Bisnis.com, JAKARTA—Pelaku usaha meminta pemerintah merevisi UU 33/2014 tentang Jaminan Produk Halal.
Ketua Asosiasi Pengusaha Indonesia (Apindo) Bidang Kebijakan Publik Danang Girindrawardhana mengatakan UU Jaminan Produk Halal (JPH) disahkan secara prematur sehingga implementasinya pun tidak tepat sasaran.
Oleh karena itu, penyusunan aturan turunan beleid itu yang berbentuk Peraturan Pemerintah (PP) dinilai tidak perlu dilakukan. “Definisi halalnya sudah keliru, teknik mensertifikasinya sudah salah, kemudian terdapat pasal-pasal yang saling kontradiktif. Kenapa pemerintah harus capek-capek menyusun PP yang jelas akan meleset juga?” papar dia usai Kongkow Bisnis Radio PAS Perlukah Sertifikasi Halal Diwajibkan?, Rabu (5/10/2016).
Danang mengungkapkan pihaknya akan menyerahkan surat rekomendasi ke Presiden Joko Widodo pekan depan. Kalangan pengusaha menginginkan sertifikat halal tidak bersifat wajib tapi sukarela. Apindo menilai industri dalam negeri bakal mengalami kesulitan karena mayoritas bahan baku di sektor yang diwajibkan halal, yakni makanan dan minuman (mamin), kosmetik, farmasi, dan obat-obatan masih impor. International Pharmaceutical Manufacturer Group (IPMG) menyebut 95% bahan baku industri farmasi Tanah Air diimpor, sedangkan Persatuan Perusahaan Kosmetika Indonesia (Perkosmi) mencatat 90% bahan baku industri kosmetik nasional masih impor. Hal ini mempengaruhi daya saing karena produsen membutuhkan waktu lebih lama dalam pengolahan serta peluncuran produknya.
JPH dan fasilitas produksi pun mesti diubah atau bahkan ditambah.

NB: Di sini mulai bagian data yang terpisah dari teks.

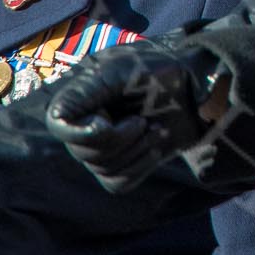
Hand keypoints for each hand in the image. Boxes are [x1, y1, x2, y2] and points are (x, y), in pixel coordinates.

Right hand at [46, 42, 225, 193]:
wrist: (196, 88)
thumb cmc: (160, 71)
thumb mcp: (125, 70)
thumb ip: (90, 91)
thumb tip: (59, 118)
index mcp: (81, 98)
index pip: (58, 124)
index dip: (79, 132)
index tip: (107, 122)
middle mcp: (85, 126)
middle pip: (85, 152)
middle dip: (121, 140)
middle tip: (144, 121)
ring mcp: (102, 149)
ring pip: (104, 169)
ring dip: (137, 151)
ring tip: (157, 130)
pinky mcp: (121, 166)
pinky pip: (118, 183)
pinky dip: (140, 168)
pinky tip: (156, 149)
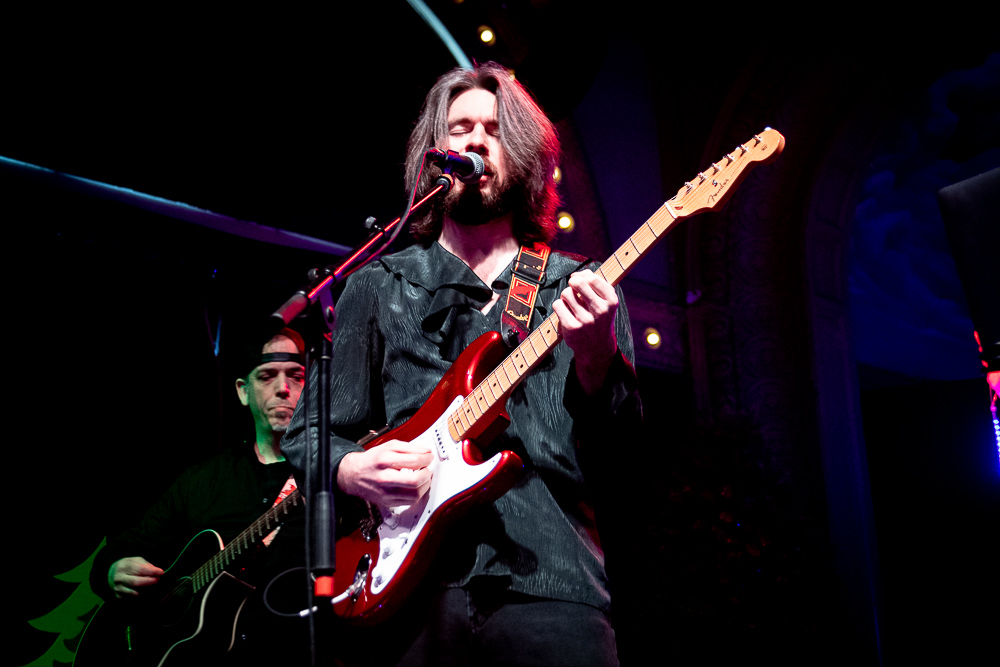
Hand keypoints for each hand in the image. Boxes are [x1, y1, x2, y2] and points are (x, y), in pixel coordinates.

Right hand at [108, 556, 163, 598]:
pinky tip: (144, 589)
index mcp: (123, 566)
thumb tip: (157, 572)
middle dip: (149, 582)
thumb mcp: (137, 560)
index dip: (152, 572)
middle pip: (136, 582)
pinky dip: (142, 594)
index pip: (139, 570)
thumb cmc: (129, 566)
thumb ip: (147, 566)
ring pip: (135, 592)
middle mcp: (119, 578)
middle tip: (157, 579)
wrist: (114, 573)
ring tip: (151, 584)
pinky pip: (133, 598)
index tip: (161, 572)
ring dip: (147, 589)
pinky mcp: (119, 596)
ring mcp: (118, 588)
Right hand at [338, 440, 433, 506]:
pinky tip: (414, 486)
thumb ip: (410, 448)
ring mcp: (385, 493)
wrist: (354, 475)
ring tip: (422, 478)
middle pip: (415, 481)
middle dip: (427, 474)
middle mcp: (384, 478)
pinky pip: (410, 502)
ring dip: (424, 485)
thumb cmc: (372, 460)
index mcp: (385, 461)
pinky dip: (417, 493)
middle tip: (426, 469)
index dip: (427, 459)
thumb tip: (426, 452)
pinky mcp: (388, 502)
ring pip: (415, 495)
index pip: (414, 461)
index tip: (428, 457)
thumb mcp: (389, 446)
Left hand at [551, 270, 618, 394]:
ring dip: (566, 296)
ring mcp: (586, 320)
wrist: (596, 348)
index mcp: (611, 302)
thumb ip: (595, 284)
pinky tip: (566, 313)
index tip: (581, 281)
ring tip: (571, 304)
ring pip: (566, 293)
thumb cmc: (599, 320)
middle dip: (572, 283)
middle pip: (578, 283)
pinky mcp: (572, 327)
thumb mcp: (605, 302)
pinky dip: (559, 306)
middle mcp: (600, 311)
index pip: (593, 278)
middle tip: (573, 288)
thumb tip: (578, 274)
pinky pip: (558, 305)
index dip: (583, 276)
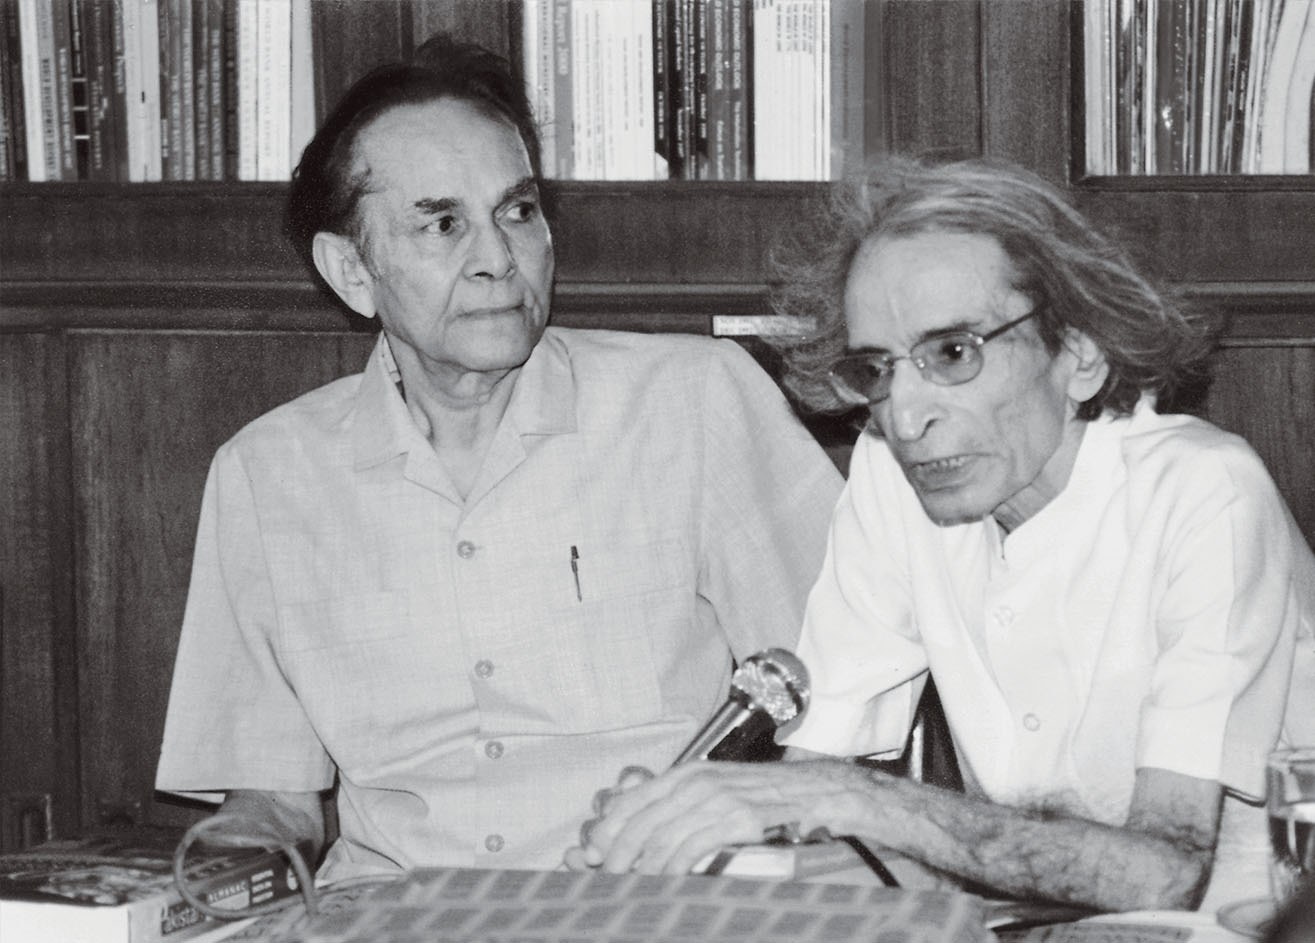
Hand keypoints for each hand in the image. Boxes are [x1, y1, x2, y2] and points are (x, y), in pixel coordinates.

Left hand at [570, 759, 868, 874]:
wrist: (812, 791)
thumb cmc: (761, 794)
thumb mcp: (715, 788)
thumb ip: (680, 802)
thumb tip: (644, 828)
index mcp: (686, 773)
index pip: (631, 800)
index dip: (608, 829)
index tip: (594, 853)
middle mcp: (696, 782)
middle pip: (640, 822)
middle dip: (617, 854)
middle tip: (605, 877)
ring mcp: (715, 800)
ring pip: (661, 838)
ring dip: (640, 867)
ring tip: (628, 886)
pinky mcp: (735, 820)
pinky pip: (691, 848)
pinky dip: (671, 869)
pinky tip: (663, 882)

Ujung-ujungnya, harga naik karena beban biaya bertambah untuk melalui proses sertifikasi yang panjang dan pangsa pasar pun terpengaruh termasuk market share produk ekspor. Pemerintah juga disebut bakal menanggung beban baru dari sisi anggaran karena mesti mendanai kehadiran lembaga baru.